I'm concerned because the blog will have img src="uploads/etc.jpg", as well as divs, spans, etc...
SO! When I sanitize this data, how do I make sure that all those quotes and slashes can be safely shoved into my SQL database, and what do i do to spit it back out on the frontend? I'm also concerned because if the blogger "quotes" something, I don't want that to be messed with either.
Simple input like title, author, etc I'm using $title = mysqli_real_escape_string($title)
But is that enough? How do I preserve the user's intended input while avoiding attack?
I've done my research and yet I still don't get it. I hope someone can break it down nice and simple for me...

Nice and simple...
You always sanitize for the context to which you want to write.
These techniques will preserve the user's input, but prevent that input from being interpreted as code within a specific context.
When you want to query the database, you are worried about SQL injection attacks:
Use mysql_real_escape_string to sanitize SQL for the database query.
When you want to display something (as HTML) that will be parsed by the browser, you are worried about cross site scripting:
Use htmlspecialchars to sanitize for HTML output.
This will provide a basic level of security.
For more security on the database side, you should look at prepared statements and PHP PDO.
For more information about some pitfalls of htmlspecialchars, take a look at #Cheekysoft's excellent explaination: htmlspecialchars and mysql_real_escape_string

Related

How dangerous is it to output certain content without escaping it first

Following on from a question I asked about escaping content when building a custom cms I wanted to find out how dangerous not escaping content from the db can be - assume the data ha been filtered/validated prior to insertion in the db.
I know it's a best practice to escape output but I'm just not sure how easy or even possible it is for someone to 'inject' a value into page content that is to be displayed.
For example let's assume this content with HTML markup is displayed using a simple echo statement:
<p>hello</p>
Admittedly it won't win any awards as far as content writing goes ;)
My question is can someone alter that for evil purposes assuming filtered/validated prior to db insertion?

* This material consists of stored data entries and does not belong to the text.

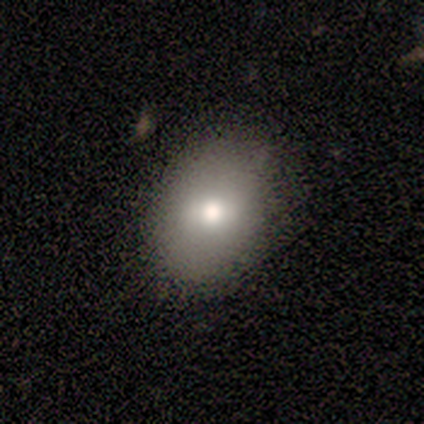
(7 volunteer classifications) smooth 71%, featured or disk 29%, star or artifact 0%. Down the decision tree: how rounded — in between (80%); merging — none (86%).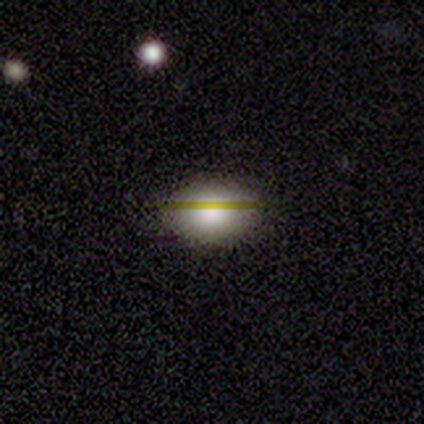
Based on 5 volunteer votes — smooth-or-featured: smooth: 80% | star or artifact: 20% | featured or disk: 0%
  how-rounded: round: 50% (tied) | in between: 50% (tied) | cigar-shaped: 0%
  merging: none: 75% | minor disturbance: 25% | major disturbance: 0% | merger: 0%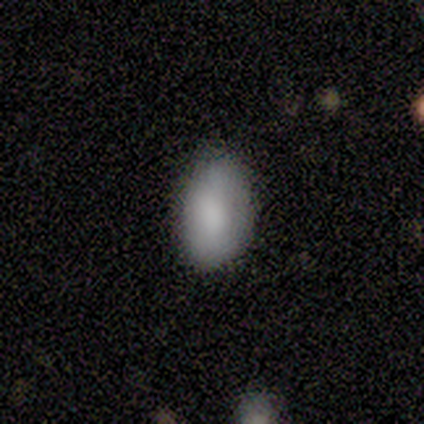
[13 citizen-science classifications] A smooth galaxy with no disk features (77%) that is in between round and cigar-shaped (90%). Merging: none (62%).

Always escape for the appropriate context; it doesn't matter if it's JSON or XML/HTML or CSV or SQL (although you should be using placeholders for SQL and a library for JSON), etc.
Why? Because it's consistent. And being consistent is also a form of being lazy: you don't need to ponder if the data is "safe for HTML" because it shouldn't matter. And being lazy (in a good way) is a valuable programming trait. (In this case it's also being lazy about avoiding having to fix "bugs" due to changes in the future.)
Don't omit escaping "because it will never contain data that needs to be escaped" .. because, one day, over a course of a number of situations, that assumption will be wrong.

If you do not escape your HTML output, one could simply insert scripts into the HTML code of your page - running in the browser of every client that visits your page. It is called Cross-site scripting (XSS).
For example:
<p>hello</p><script>alert('I could run any other Javascript code here!');</script>
In the place of the alert(), you can use basically anything: access cookies, manipulate the DOM, communicate with other servers, et cetera.
Well, this is a very easy way of inserting scripts, and strip_tags can protect against this one. But there are hundreds of more sophisticated tricks, that strip_tags simply won't protect against.
If you really want to store and output HTML, HTMLPurifier could be your solution:
Hackers have a huge arsenal of XSS vectors hidden within the depths of
the HTML specification. HTML Purifier is effective because it
decomposes the whole document into tokens and removing non-whitelisted
elements, checking the well-formedness and nesting of tags, and
validating all attributes according to their RFCs. HTML Purifier's
comprehensive algorithms are complemented by a breadth of knowledge,
ensuring that richly formatted documents pass through unstripped.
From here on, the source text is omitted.